Итак, ты видишь, что единственная и простейшая мудрость Бога, поскольку она бесконечна, есть самый истинный прообраз всех образуемых форм. И это означает, что она достигает всего, все завершает, все располагает. Ведь [мудрость] содержится во всех формах, как истина в образе, и прообраз в копии, и форма в фигуре, и точность в уподоблении. И хотя она щедрейшим образом сообщается всем вещам, будучи бесконечно благой, однако никем не может быть познана такой, как она есть. Ибо бесконечное тождество не может быть воспринято в ином, поскольку в ином оно и воспринимается по-иному. И так как оно может быть воспринято в ином только по-иному, то оно воспринимается лучшим способом, каким может; а бесконечность, не допускающая умножения, в многообразии восприятия развертывается лучше, ибо огромное многообразие лучше выражает невозможность умножения (immultiplicabilitas) бесконечности[465]
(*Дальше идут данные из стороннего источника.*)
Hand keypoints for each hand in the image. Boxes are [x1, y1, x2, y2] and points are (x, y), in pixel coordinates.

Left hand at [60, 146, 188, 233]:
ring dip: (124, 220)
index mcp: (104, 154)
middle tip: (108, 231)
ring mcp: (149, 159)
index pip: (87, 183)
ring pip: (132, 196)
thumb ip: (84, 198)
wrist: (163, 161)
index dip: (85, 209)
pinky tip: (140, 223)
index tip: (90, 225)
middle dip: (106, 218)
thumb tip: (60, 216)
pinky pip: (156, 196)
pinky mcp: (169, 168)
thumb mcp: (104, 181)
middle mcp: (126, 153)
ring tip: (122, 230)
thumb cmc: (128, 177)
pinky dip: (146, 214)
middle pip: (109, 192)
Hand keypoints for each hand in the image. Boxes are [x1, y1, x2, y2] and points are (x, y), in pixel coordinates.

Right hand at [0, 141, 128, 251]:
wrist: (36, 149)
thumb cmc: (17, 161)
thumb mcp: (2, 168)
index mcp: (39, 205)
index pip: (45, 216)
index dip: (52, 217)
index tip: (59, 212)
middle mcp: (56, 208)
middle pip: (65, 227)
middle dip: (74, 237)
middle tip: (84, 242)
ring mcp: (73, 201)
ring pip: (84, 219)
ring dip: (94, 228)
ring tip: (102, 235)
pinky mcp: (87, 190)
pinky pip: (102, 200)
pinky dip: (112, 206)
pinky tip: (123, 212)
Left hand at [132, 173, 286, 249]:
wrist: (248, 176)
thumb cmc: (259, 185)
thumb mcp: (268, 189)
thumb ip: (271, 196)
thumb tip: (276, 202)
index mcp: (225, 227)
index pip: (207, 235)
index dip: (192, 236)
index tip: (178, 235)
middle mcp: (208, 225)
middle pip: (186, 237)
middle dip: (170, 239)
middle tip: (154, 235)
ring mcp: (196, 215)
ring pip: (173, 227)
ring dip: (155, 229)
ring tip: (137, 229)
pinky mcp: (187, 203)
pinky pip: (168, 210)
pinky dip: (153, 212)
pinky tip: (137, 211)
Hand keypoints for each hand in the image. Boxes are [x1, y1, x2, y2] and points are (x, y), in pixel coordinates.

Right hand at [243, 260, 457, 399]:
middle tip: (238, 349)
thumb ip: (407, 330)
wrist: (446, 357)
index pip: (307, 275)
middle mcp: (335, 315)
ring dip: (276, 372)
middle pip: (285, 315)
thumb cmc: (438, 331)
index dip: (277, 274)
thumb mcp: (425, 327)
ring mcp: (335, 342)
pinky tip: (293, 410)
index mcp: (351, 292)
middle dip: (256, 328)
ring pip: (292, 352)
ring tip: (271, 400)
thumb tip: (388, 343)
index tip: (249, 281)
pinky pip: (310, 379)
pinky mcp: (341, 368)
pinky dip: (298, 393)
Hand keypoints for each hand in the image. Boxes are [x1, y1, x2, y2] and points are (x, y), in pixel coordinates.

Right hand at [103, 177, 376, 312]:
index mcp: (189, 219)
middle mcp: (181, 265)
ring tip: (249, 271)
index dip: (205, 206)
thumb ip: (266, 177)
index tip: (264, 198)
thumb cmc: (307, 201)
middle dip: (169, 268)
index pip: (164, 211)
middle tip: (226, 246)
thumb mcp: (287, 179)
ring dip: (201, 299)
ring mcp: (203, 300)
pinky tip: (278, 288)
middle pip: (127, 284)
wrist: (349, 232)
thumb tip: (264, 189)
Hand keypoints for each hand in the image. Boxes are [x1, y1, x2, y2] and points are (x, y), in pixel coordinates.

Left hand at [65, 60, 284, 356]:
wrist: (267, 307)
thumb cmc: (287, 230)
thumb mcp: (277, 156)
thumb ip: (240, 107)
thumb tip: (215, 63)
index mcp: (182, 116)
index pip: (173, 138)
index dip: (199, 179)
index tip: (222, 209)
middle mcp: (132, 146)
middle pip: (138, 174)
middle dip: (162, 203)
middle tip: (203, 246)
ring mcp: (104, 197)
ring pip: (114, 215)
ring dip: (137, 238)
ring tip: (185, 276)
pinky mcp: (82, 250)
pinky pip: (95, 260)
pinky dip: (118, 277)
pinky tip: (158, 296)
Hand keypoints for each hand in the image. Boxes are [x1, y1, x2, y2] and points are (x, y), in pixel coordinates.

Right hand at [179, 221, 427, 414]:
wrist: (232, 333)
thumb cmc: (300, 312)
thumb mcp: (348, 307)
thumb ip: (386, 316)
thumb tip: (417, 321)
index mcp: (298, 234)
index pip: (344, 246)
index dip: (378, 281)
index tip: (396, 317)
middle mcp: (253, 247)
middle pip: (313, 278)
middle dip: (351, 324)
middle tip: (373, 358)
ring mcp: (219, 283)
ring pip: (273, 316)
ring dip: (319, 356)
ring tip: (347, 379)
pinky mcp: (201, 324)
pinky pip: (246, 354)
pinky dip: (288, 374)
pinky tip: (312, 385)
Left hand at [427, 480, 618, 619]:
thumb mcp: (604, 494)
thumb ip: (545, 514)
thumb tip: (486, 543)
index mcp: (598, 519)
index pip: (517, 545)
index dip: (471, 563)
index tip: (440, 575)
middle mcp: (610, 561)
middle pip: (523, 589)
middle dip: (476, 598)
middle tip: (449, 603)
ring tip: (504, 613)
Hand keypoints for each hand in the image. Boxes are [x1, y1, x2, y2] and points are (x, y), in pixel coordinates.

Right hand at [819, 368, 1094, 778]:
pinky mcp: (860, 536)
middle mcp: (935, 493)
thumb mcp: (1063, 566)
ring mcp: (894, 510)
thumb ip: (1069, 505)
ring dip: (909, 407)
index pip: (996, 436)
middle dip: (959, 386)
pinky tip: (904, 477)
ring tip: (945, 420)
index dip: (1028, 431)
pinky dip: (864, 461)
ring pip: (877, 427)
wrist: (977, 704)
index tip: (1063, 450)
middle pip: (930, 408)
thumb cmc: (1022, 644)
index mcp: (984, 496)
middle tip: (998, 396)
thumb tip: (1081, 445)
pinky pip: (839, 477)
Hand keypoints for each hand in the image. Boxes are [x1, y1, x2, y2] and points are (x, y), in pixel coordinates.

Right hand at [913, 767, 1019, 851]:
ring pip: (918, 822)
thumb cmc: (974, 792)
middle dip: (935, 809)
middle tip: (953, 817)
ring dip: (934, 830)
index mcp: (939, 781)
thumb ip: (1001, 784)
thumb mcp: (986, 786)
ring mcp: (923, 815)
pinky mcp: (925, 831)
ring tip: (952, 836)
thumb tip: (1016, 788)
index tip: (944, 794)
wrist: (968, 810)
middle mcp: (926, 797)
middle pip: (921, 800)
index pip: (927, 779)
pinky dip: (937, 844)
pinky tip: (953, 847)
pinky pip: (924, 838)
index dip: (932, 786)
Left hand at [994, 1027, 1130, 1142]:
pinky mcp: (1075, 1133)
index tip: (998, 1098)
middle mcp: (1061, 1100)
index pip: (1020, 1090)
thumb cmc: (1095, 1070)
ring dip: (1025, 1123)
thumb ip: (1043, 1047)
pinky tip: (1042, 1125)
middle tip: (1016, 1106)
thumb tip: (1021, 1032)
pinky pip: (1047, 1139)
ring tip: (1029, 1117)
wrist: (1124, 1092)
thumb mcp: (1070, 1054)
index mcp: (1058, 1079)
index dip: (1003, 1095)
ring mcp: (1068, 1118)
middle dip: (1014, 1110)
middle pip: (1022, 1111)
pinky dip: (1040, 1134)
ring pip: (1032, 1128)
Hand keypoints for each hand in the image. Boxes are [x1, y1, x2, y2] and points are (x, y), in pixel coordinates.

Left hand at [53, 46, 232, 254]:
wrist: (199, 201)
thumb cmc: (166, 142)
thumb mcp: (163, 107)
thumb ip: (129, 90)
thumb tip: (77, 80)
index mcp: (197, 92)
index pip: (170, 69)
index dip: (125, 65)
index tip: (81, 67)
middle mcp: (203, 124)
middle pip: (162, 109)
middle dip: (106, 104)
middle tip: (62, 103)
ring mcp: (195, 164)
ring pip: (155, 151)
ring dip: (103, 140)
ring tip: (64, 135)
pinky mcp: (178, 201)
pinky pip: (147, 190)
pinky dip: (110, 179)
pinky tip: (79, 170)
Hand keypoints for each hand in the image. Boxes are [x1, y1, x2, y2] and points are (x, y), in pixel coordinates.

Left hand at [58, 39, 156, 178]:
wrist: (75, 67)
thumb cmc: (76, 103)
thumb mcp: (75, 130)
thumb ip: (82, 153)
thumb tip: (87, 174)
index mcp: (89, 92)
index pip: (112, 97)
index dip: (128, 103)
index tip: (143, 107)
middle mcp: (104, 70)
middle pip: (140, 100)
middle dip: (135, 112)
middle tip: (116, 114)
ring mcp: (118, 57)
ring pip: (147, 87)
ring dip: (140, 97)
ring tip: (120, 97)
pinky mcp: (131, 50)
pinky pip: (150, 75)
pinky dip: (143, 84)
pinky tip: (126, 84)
. Из этого следует, что мудрость, воспринятая в разных формах по-разному, действует так, чтобы каждая форма, призванная к тождеству, приобщалась к мудрости возможным для нее способом, так что одни из форм будут приобщаться к ней в некоей жизни (spiritu), которая крайне далека от первой формы, едва удостоившей их элементарным бытием, другие — в более оформленной жизни, которые удостоены бытием минералов, третьи [будут приобщаться] на более благородной ступени, которая допускает растительную жизнь, еще другие — на более высокой, допускающей жизнь чувства, затем — воображения, рассудка, и, наконец, разума, И эта ступень — наивысшая, а именно ближайший образ мудрости. И только эта ступень обладает способностью подняться к вкушению мудрости, так как G этих одаренных разумом природах образ мудрости жив жизнью разумной. Сила этой жизни состоит в способности порождать из себя жизненное движение; движение это есть проникновение через разумение к собственному предмету — абсолютной истине, которая есть вечная мудрость. Но поскольку проникновение это есть разумение, то это означает и разумное вкушение. Познавать же что-то посредством разума — значит достичь чтойности неким желаннейшим отведыванием — единственно возможным способом ее достижения. Как при чувственном вкушении, не достигающем чтойности вещи, чувством воспринимается некая приятная сладость вне чтойности, так разум вкушает духовную сладость чтойности, этого образа сладости вечной мудрости, которая есть чтойность чтойностей; правда, при сравнении одна сладость с другой несоразмерна.Пока пусть будет достаточно того, что сказано, — времени мало. Итак, знай, что мудрость пребывает не в искусстве красноречия и не в огромных томах, а в удалении от чувственных вещей и в обращении к простейшей и бесконечной форме, и знай, что ее принимают в храме, очищенном от любого порока, и пламенной любовью привязываются к ней, — пока ты сможешь ее вкусить и увидеть, сколь сладостна та, что есть любая сладость! Как только ты вкусишь ее, все то, что тебе кажется теперь великим, утратит цену, и ты смиришься, дабы не осталось в тебе ни гордости, ни других каких-то пороков, потому что прильнешь неотрывно не порочнейшим и чистейшим сердцем к однажды отведанной мудрости, предпочитая оставить, скорее, этот мир и все, что не есть сама мудрость, чем ее. И ты будешь жить в несказанной радости и после смерти вечно успокоишься в ее любвеобильнейшем объятии, пусть тебе и мне будет дарована всегда благословенная мудрость Бога. Аминь.
ПРОСТЕЦ О МУДРОСТИ. КНИГА ВТОРАЯ
Случилось так, что после слов, услышанных от простеца о мудрости, римский ритор в величайшем удивлении направился к простецу и, найдя его укрывшимся недалеко от храма Вечности, так заговорил с ним.
Простец, Нет более легкой трудности, чем созерцать божественные вещи, где наслаждение совпадает с трудностью. Но скажи, чего ты хочешь?